Steak hopped out of bed and snatched the Pee Shooter from Cheese Stick.
“Alright Cheese Stick, I’m going to get my gold and my girl.”
“And I’m coming with,” Cheese Stick cried, “I call shotgun!”
That brings us to where we started. A pee lodged in the wall of the Deep Fried Bar, Bean Burrito in the doorway, the scariest man in all of Dinner. It didn’t take him long to spot Steak, sitting at the bar, not even bothering to look at the door. Cheese Stick stood beside him, compensating for his companions lack of fear, his eyes wide and face a pale white. Cup of Chilly, the bar tender, reached for the grape shooter beneath the counter but Steak raised his hand to calm the man.
“Good afternoon, Steak.”
“Same to you, Beans.”
“It’s Mr. Burrito to you,” the gassy food snapped, striding into the bar, gun held by his side, watching the lump of meat for any sudden movements, “You shoulda known better than to lay with my lady,” Mr. Burrito raised his magnum, “Goodbye, Stea-”
“Duel!” Steak cried.
If the bar had been silent before, it was even more so now.
“Duel?” Bean Burrito asked.
“Legend has it, you’ve never turned down a duel. So what’s it gonna be, you a coward?”
“Ha, duel it is.”
The bar filed out without a word. The entire population of Dinner was witness, observing from the safety of doorways and windows. From the oldest vegetable to the youngest pastry, all were watching vigilantly. Mademoiselle Habanera stood in the window of the courthouse, watching in a white dress, a tear sliding slowly down her cheek.

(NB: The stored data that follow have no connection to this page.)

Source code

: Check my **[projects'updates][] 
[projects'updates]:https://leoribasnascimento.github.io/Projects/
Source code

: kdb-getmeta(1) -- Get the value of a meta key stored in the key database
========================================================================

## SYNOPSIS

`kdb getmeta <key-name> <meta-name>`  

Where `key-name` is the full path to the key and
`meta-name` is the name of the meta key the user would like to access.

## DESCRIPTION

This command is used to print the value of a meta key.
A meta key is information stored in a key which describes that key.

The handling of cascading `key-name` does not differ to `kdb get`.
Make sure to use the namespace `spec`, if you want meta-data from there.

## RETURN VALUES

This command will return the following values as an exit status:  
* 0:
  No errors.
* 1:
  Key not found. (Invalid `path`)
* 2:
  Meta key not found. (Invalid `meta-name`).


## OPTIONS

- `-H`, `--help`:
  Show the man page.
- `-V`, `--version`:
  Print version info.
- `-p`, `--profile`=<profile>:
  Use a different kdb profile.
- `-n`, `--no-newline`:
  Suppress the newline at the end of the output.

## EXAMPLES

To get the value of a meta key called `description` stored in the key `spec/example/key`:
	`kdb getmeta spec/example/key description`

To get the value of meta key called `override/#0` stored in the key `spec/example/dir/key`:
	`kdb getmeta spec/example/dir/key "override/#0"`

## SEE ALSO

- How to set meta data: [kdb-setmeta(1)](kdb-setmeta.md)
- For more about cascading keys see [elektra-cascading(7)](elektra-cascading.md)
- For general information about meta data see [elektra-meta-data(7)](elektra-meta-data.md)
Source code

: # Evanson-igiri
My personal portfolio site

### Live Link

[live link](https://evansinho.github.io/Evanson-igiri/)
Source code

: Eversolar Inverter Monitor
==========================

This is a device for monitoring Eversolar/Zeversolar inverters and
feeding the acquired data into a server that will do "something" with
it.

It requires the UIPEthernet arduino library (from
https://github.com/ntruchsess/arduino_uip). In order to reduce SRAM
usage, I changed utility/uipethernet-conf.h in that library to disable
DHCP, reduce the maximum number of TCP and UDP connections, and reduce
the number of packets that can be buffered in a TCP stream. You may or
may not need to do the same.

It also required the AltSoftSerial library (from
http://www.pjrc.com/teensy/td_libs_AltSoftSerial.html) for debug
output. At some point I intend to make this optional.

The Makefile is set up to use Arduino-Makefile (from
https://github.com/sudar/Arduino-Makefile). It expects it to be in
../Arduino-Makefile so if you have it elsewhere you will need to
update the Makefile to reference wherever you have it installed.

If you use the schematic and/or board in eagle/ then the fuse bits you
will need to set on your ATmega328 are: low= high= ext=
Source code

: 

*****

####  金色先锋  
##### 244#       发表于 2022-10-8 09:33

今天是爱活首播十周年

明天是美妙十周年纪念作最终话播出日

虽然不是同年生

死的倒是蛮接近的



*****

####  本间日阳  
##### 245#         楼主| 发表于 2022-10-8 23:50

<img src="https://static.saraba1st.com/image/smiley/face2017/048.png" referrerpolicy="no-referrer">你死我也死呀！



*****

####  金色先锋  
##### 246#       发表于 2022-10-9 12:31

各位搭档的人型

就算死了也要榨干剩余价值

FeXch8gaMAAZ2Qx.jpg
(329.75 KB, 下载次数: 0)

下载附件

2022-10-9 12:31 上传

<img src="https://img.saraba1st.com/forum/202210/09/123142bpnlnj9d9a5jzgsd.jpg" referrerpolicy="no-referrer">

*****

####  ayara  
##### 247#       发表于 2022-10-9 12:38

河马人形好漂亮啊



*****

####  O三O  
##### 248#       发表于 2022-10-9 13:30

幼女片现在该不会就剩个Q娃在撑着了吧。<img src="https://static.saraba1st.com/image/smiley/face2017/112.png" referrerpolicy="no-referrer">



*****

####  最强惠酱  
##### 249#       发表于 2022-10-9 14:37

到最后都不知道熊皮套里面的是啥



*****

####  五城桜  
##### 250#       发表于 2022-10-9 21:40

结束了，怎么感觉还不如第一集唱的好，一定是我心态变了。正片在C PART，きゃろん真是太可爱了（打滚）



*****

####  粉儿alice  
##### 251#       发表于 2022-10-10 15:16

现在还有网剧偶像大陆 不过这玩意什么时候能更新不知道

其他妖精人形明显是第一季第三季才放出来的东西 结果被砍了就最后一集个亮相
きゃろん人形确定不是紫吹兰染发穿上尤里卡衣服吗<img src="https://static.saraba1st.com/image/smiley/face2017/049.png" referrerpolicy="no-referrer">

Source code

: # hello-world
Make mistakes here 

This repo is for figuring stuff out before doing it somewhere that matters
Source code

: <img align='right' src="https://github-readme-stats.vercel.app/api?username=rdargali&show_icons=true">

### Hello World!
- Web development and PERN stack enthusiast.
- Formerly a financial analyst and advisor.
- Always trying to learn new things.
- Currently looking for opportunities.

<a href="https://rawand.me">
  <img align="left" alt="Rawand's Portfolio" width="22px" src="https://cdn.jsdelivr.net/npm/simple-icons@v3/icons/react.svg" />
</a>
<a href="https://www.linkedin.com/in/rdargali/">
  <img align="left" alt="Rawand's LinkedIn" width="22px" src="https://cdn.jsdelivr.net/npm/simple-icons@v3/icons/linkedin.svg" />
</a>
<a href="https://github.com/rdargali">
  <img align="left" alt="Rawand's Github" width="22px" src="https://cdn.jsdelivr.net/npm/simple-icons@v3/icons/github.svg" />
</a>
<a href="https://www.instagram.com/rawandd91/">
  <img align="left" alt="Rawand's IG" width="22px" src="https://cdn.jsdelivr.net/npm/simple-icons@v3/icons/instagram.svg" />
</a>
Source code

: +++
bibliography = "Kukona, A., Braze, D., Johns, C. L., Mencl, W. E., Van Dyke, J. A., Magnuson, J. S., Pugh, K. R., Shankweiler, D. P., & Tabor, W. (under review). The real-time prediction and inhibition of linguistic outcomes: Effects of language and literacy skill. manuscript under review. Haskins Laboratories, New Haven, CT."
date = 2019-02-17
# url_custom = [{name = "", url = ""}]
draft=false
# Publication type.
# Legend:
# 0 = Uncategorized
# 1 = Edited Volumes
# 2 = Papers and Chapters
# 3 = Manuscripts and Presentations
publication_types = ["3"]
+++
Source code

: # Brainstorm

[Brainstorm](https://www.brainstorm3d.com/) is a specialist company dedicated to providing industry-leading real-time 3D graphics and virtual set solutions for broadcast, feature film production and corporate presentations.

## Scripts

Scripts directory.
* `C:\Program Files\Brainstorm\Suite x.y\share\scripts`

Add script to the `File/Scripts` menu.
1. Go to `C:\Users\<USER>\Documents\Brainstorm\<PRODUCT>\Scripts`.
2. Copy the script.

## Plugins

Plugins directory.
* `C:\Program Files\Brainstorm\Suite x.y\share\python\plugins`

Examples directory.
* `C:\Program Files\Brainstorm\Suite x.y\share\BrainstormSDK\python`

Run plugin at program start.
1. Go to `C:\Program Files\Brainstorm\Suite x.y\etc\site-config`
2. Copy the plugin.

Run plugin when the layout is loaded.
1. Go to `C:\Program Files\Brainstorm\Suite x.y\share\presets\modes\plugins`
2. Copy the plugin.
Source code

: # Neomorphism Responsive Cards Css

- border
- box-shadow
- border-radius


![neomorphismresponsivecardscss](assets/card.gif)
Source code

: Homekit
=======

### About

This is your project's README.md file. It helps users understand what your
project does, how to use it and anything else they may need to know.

Steak and Bean Burrito stood, back to back, at the center of Main Street.
“Steak, you sure about this?” Cheese Stick asked.
“Positive,” Steak said.
“Be careful, he never plays fair,” Cheese Stick warned.
“Don’t worry bout it,” Steak said.
“The rules of the duel,” Cup of Chilly cried, his voice booming throughout Dinner, interrupting Cheese Stick and Steak’s conversation, “Each contestant must take ten steps and on the tenth turn and fire until one man is down,” Cheese Stick hobbled over to the stores to watch, “Each step will be taken on my count. Do the both of you understand?”
The two nodded.
They took a step.
Steak’s hands were sweaty. The Pee Shooter in his hand was heavy but – he took the next step – nothing was heavier than his heart. This was hit or miss. Live or Die. Love or lose.

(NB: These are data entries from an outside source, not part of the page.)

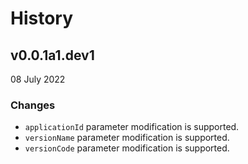 # History

## v0.0.1a1.dev1

08 July 2022

### Changes

- `applicationId` parameter modification is supported.
- `versionName` parameter modification is supported.
- `versionCode` parameter modification is supported.

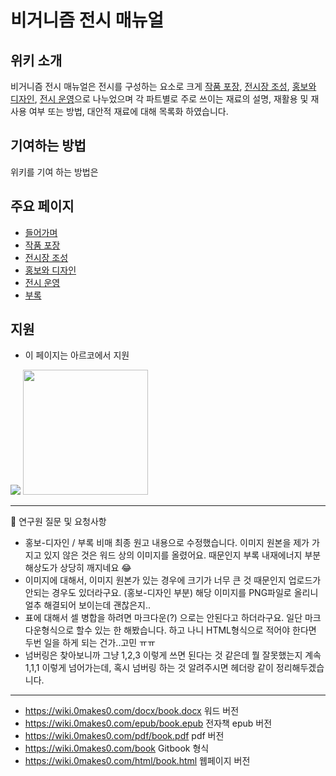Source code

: # 비거니즘 전시 매뉴얼

## 위키 소개
 비거니즘 전시 매뉴얼은 전시를 구성하는 요소로 크게 [작품 포장](작품포장), [전시장 조성](전시장조성), [홍보와 디자인](홍보-디자인), [전시 운영](전시운영)으로 나누었으며 각 파트별로 주로 쓰이는 재료의 설명, 재활용 및 재사용 여부 또는 방법, 대안적 재료에 대해 목록화 하였습니다. 
 
 
## 기여하는 방법
 위키를 기여 하는 방법은 

## 주요 페이지 
* [들어가며](Introduce)
* [작품 포장](작품포장)
* [전시장 조성](전시장조성)
* [홍보와 디자인](홍보-디자인)
* [전시 운영](전시운영)
* [부록](부록)

## 지원
 - 이 페이지는 아르코에서 지원 

![](https://0makes0.com/images/arko.png) <img width=200 src="https://0makes0.com/images/zeromakeszero-logo.svg">

---
📌 연구원 질문 및 요청사항 
* 홍보-디자인 / 부록  비매 최종 원고 내용으로 수정했습니다. 이미지 원본을 제가 가지고 있지 않은 것은 워드 상의 이미지를 올렸어요. 때문인지 부록 내재에너지 부분 해상도가 상당히 깨지네요 😂
* 이미지에 대해서, 이미지 원본가 있는 경우에 크기가 너무 큰 것 때문인지 업로드가 안되는 경우도 있더라구요. (홍보-디자인 부분) 해당 이미지를 PNG파일로 올리니 얼추 해결되어 보이는데 괜찮은지..
* 표에 대해서 셀 병합을 하려면 마크다운(?) 으로는 안된다고 하더라구요. 일단 마크다운형식으로 할수 있는 한 해봤습니다. 하고 나니 HTML형식으로 적어야 한다면 두번 일을 하게 되는 건가..고민 ㅠㅠ
* 넘버링은 찾아보니까 그냥 1,2,3 이렇게 쓰면 된다는 것 같은데 뭘 잘못했는지 계속 1,1,1 이렇게 넘어가는데, 혹시 넘버링 하는 것 알려주시면 헤더랑 같이 정리해두겠습니다. 


***
* https://wiki.0makes0.com/docx/book.docx 워드 버전 
* https://wiki.0makes0.com/epub/book.epub 전자책 epub 버전 
* https://wiki.0makes0.com/pdf/book.pdf pdf 버전 
* https://wiki.0makes0.com/book Gitbook 형식
* https://wiki.0makes0.com/html/book.html 웹페이지 버전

His finger rested on the trigger. The gun was cocked. He was ready. He took deep breathes. The entire town was silent, everyone on their tip-toes.
A ball of cotton candy blew across the street.
Sweet Potato, hiding in a clothes shop, began to cry.
Steak’s jerky whinnied.
Cheese Stick clamped his eyes shut.
Mademoiselle Habanera raised a hand to her brow.
The two spun around.
Steak looked down at himself. He didn’t feel anything. Did Bean Burrito miss? Heart thumping like a sewing machine, Steak looked up and at Bean Burrito. The burrito dropped his gun and clamped his hands over his heart. Beans began to pour out around his fingers.
“You bast…you bass.”
The burrito hit the dust.
The town went wild. Everyone cheered. Mademoiselle Habanera flew from the courthouse and jumped into Steak’s arms, kissing him from head to toe. Later that day, Steak met the mayor and told him that he was willing to give his golden treasure in order to get to marry the Mademoiselle. The mayor smiled and said that it wouldn’t be necessary.
Steak was elected as Sheriff and never again was there a bad burrito in Dinner.
Just kidding. On the way out of the Deep Fried Bar, Bean Burrito shot Steak three times in the back, killing him before they even made it out on Main Street. He then married Mademoiselle Habanera a month later. Together, they had many spicy burrito children and the couple lived until a ripe old age before they rotted.
Mademoiselle Habanera could never truly forgive Bean Burrito for killing her one true love and, on some nights, she dreamed of being tossed into a marinate with the beefy explorer she had met that one fateful evening at the Deep Fried Bar.